GS: You say the developers had a limited time frame. From the beginning of design to release, how long are we looking at here?

CL: About 10 months.

GS: Will EA release new songs, fireworks designs, and other downloadable content for Boom Boom Rocket?

CL: We haven't announced anything. Certainly this game design lends itself to that type of addition, but we don't have any plans to announce today on incremental content that goes beyond that. I think there's enough content in the game right now to keep people banging on this thing for a long time.

GS: Will Boom Boom Rocket fit under Microsoft's 50MB size limit, or will Microsoft make an exception for it, as it is doing with Castlevania: Symphony of the Night?

CL: I haven't heard of any exemption being made; we're designing games to the 50MB spec and we're happy with the content we've been able to get in there.
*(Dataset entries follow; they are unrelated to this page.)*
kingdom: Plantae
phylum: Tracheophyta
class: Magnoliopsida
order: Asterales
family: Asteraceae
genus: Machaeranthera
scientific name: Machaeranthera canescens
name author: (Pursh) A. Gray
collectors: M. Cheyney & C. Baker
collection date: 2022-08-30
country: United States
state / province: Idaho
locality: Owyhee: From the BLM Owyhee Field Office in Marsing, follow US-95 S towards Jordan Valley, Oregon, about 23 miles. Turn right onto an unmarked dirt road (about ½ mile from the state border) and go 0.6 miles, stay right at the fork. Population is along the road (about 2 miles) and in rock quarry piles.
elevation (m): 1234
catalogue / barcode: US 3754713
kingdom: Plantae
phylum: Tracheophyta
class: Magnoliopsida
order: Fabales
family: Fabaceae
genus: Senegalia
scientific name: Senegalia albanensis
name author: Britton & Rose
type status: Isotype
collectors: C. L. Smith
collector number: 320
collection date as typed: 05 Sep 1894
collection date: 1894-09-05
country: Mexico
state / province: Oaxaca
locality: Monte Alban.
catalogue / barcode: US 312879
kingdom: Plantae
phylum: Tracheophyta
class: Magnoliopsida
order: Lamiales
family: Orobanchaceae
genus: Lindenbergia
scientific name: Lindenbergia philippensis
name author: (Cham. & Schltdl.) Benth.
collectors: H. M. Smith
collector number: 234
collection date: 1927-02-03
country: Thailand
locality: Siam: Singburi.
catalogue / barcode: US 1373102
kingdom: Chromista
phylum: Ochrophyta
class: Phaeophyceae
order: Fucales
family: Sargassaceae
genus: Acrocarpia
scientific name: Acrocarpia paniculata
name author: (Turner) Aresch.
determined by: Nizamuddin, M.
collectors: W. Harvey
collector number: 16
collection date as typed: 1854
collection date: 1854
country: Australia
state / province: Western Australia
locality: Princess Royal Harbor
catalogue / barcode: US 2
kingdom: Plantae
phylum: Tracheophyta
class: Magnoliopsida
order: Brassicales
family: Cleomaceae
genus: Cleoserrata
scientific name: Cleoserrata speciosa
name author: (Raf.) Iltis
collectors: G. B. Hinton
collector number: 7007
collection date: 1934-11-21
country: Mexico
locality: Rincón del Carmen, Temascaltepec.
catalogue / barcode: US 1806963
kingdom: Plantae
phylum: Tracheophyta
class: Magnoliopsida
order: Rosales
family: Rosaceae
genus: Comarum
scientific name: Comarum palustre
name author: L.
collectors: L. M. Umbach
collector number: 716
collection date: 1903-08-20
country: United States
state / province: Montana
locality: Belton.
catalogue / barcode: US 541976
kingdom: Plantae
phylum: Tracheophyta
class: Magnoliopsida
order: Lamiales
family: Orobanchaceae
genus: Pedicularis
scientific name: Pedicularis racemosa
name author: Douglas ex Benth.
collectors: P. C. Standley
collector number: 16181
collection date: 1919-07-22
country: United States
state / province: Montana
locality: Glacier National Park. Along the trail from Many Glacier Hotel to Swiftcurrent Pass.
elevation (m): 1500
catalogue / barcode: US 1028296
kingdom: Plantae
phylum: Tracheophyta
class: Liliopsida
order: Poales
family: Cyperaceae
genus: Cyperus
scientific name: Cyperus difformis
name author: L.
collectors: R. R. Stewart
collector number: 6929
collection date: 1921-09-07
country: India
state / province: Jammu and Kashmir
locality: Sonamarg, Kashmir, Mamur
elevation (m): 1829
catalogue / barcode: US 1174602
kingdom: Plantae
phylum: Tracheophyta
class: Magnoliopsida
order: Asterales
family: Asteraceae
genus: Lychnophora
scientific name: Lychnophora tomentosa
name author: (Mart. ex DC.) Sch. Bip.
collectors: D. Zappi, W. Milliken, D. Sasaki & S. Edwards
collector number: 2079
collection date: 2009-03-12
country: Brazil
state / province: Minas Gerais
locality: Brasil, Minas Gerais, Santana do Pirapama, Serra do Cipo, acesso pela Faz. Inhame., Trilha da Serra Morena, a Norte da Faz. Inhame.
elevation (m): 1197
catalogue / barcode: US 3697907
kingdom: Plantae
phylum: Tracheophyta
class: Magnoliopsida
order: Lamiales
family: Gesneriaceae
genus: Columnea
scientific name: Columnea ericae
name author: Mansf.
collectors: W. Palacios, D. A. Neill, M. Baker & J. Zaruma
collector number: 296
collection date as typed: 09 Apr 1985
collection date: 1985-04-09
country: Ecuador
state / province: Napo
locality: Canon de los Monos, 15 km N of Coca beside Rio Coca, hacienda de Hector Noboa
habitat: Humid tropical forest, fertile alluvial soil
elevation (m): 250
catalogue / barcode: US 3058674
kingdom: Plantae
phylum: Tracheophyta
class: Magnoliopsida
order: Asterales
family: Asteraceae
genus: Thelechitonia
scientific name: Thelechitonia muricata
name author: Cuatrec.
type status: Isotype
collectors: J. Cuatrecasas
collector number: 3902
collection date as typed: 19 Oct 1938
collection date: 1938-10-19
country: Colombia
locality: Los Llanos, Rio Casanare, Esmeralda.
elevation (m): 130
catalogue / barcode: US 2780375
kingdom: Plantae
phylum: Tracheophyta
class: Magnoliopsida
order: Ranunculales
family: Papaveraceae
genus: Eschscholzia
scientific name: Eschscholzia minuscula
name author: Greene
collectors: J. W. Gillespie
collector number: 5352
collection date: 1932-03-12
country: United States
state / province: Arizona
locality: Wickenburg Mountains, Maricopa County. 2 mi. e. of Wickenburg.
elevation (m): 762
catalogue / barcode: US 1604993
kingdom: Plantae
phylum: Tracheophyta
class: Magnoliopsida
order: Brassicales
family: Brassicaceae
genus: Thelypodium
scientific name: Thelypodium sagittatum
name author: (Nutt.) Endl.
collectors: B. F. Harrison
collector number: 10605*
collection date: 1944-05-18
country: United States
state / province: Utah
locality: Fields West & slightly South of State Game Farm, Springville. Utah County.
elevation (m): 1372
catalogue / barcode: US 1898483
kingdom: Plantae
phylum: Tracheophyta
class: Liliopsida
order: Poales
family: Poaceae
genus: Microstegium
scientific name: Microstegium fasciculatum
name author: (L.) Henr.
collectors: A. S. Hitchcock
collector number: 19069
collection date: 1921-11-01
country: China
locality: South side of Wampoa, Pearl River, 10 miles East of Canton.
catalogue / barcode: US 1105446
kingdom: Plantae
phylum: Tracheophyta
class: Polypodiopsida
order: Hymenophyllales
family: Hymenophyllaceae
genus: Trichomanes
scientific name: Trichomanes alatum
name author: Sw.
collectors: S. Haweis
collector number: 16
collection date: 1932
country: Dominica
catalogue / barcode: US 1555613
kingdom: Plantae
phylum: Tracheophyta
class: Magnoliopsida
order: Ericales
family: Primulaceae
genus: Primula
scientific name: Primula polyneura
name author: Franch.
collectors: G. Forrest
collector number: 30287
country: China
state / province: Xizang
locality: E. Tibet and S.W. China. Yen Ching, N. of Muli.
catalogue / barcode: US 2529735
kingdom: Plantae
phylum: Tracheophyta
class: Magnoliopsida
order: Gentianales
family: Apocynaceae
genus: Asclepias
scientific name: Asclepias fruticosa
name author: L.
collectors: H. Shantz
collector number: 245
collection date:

It's kind of fun to design to that because it makes you design a game that is wonderfully simple but elegantly addictive.

GS: Is Geometry Wars creator Stephen Cakebread actually involved in the development of Boom Boom Rocket?

CL: I actually don't know off the top of my head. I know their team has been deeply involved with the Pogo team, and Bizarre Creations is bringing a great team to the table.

GS: Can we expect EA games to be appearing on the Wii's Virtual Console service and the PS3 PlayStation Store in the future?

CL: I think it's safe to assume that any platform that has a good, solid business center and a community around it will be supported. I think we develop products on more platforms than any other publisher in the world. I'm not announcing anything on the Virtual Console or the PS3, but certainly we evaluate all of that, and we've got the development capacity to get our content to any platform where it matters.

GS: On these platforms, are the plans just for new titles like Boom Boom Rocket, or will we start to see catalog titles from the SNES and Genesis era, maybe a mix?

CL: What you can assume is that we're looking at the whole landscape. One of the nice things about EA is we've got such a wonderful library of classic IP and such a wonderful pipeline of developers to design fresh new things like Boom Boom Rocket that we've kind of got the best of both worlds in our ability to mine both of those worlds and localize them onto those respective platforms as responsible.

GS: With Boom Boom Rocket being a Pogo-branded game, will it make it onto the PC?

CL: We're only launching it on the Xbox Live Arcade right now, and we'll gauge how it does and see how this thing migrates as a franchise.

GS: Was there a specific reason for the choice to only have offline head-to-head multiplayer?

CL: In the concept phase, we discussed doing a Live multiplayer mode, but we decided to put our resources into the single-player experience, which in our view is the most important game mode. The core game mechanic isn't as much about competition as it is individual achievement.